Text section Start Marker

Wednesday, July 3, 2013

Days 19 - 22 - Hot Time in Seattle Town

Sunday and Monday saw record high temperatures of 92 and 89 in a city where most houses and many small businesses lack air conditioning. For all but perhaps three or four days a year, it really isn't missed, but shady outside tables and park areas were popular the past few days, and children were flocking to water spray areas around town. Fortunately, it still cooled off once the sun set, so we did not go sleepless in Seattle. And, on clear days Mt. Rainier always looms not far away.
Mt. Rainier Sunset

We are at a charming B & B in the Capitol Hill area of the city, a block from Melissa's and David's condo and their fluffball cats. Our host John has kept us well supplied with fresh Washington fruit for breakfast and turned up the fans in our rooms. It is fruit season in the Pacific Northwest with a wide choice of raspberries, blackberries, blueberries, bing and Mt. Rainier cherries, peaches and more.

Text section End Marker

#### Your objective:
Repeat, word for word, the stretch of the Seattle heat-wave blog post above from "Mt. Rainier Sunset" through "peaches and more.".

Data for review Start Marker

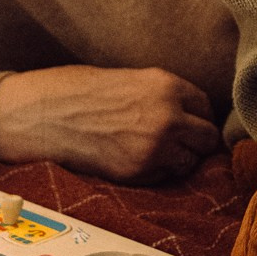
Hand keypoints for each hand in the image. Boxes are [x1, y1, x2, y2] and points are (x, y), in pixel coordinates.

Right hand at [0, 65, 221, 183]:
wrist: (48, 114)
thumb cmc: (89, 93)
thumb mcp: (136, 80)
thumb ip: (168, 96)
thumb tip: (197, 116)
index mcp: (168, 86)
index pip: (207, 106)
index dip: (197, 115)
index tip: (186, 120)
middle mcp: (168, 116)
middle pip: (208, 137)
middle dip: (196, 140)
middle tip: (179, 142)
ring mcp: (155, 146)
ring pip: (190, 161)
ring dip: (178, 159)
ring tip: (153, 150)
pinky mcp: (138, 171)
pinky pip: (164, 176)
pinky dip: (157, 172)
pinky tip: (135, 159)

Data for review End Marker

#### Result:
Mt. Rainier Sunset

We are at a charming B & B in the Capitol Hill area of the city, a block from Melissa's and David's condo and their fluffball cats. Our host John has kept us well supplied with fresh Washington fruit for breakfast and turned up the fans in our rooms. It is fruit season in the Pacific Northwest with a wide choice of raspberries, blackberries, blueberries, bing and Mt. Rainier cherries, peaches and more.